One way to view this sudden collapse in structure can be described by the R.E.M. song “It’s The End Of The World.”

In the first couple of days, I felt disoriented: In a regular week, I have 30 hours (or more, depending on traffic) of swimming and driving, and finding things to fill that time was a struggle at first.

I wanted to hang out with school friends, swim friends, literally anyone. I wanted to go swimming (in a heated pool). I wanted things to be normal.

Five weeks later, I still want the same things, but I understand the gravity of our situation here in Sacramento. My family is learning how to cope with one another, and I’m learning how to do land sports, mainly biking. We are doing the best we can with the situation, searching for more ways to keep us in shape for when the world will begin to turn again. 

On the bright side, I’ve found a new sport that I can fall in love with, and I’ve overcome my anxiety of phone calls.

For those of you who know about the time restrictions on my phone, I now have 20 whole minutes of screen time instead of 15 (wow! progress!), and I’ve taken up felting as well as crocheting little animals. 

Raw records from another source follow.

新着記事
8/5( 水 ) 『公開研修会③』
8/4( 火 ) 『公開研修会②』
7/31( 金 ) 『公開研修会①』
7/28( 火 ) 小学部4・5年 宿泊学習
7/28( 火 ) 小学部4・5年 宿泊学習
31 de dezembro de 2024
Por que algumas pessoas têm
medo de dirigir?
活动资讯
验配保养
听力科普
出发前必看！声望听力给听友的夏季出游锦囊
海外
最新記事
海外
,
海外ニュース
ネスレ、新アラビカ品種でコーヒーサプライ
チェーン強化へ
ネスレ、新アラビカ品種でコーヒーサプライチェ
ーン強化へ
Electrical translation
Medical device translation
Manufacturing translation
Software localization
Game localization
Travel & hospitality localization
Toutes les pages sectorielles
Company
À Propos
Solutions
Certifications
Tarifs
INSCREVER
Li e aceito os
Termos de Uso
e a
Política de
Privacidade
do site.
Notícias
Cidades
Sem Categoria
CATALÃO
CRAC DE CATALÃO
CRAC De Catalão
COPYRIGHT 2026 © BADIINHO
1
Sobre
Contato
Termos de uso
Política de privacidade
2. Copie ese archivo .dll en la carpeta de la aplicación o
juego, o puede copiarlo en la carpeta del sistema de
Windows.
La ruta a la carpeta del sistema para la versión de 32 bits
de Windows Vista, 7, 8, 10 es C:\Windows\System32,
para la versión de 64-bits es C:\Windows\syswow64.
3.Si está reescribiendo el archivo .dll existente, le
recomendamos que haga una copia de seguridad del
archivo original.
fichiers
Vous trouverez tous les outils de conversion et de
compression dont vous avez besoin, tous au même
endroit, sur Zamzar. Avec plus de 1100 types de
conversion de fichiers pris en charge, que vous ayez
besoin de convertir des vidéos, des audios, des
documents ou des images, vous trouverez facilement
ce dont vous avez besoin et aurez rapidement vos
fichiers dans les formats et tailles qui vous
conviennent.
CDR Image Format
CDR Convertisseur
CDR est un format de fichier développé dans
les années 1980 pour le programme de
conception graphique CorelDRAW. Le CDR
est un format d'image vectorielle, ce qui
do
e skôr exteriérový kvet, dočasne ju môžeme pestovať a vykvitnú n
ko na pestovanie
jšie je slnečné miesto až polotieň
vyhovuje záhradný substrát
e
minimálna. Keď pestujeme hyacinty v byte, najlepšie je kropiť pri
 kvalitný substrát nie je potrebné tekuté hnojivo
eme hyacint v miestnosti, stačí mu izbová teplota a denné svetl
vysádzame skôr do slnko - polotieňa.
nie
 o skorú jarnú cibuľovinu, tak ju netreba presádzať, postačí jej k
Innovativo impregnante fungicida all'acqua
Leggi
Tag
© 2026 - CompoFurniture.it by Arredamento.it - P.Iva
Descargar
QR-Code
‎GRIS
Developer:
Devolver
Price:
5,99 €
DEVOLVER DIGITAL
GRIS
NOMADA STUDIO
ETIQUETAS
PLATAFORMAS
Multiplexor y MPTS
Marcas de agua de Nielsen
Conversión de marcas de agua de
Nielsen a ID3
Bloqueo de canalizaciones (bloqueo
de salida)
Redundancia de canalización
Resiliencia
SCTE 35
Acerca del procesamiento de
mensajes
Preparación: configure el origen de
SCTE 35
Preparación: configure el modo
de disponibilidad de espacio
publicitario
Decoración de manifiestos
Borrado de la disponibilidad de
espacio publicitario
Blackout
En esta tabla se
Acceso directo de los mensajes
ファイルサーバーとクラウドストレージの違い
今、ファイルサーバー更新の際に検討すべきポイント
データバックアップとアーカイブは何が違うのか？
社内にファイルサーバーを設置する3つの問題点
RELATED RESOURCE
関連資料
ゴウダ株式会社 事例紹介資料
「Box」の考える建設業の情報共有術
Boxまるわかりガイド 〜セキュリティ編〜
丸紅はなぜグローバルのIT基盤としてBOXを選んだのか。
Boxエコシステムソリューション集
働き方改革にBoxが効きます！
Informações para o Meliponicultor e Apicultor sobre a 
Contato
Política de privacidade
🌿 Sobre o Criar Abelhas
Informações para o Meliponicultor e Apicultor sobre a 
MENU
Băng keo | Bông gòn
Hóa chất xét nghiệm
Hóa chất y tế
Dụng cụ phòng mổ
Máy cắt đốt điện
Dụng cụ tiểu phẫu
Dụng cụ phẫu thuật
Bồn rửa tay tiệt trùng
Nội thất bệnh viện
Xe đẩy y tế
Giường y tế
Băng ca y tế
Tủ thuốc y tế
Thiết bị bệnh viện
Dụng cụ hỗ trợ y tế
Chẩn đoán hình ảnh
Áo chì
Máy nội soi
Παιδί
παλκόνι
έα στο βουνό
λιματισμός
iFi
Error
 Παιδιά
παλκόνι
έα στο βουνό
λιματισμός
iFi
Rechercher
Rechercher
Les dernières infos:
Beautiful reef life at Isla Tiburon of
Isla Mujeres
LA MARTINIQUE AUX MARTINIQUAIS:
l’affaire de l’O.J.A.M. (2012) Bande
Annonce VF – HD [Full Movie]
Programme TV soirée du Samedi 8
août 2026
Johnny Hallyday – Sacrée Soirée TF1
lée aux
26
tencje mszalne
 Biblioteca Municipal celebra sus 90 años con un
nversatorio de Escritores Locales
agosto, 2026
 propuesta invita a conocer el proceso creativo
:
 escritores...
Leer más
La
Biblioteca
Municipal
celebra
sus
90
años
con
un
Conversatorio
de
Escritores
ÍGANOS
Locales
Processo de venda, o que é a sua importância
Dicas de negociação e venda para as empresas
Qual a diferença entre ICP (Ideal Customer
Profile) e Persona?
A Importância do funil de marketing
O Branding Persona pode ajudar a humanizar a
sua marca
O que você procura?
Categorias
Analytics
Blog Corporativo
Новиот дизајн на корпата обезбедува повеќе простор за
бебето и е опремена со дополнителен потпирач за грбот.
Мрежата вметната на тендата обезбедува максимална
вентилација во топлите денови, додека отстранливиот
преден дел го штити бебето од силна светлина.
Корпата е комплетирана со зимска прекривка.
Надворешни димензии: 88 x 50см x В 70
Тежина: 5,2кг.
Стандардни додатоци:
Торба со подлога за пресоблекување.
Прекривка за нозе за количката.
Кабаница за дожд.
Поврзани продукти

Plus, I’m teaching my mom how to paint, and we both tried a juice-cleanse diet together. (I lasted six days, she lasted three-quarters of a day, but it’s the thought that counts.) 

When the crisis started, I mainly focused on what I was missing between in-person interaction and training in water. I’m still kind of in that mindset of despair over what I’m not doing, but I’m slowly starting to see opportunities. 

Sure, I’d much rather be going out with my friends right now, but this quarantine has provided me with an awesome chance to explore new interests, improve different skills and get to know myself a little better.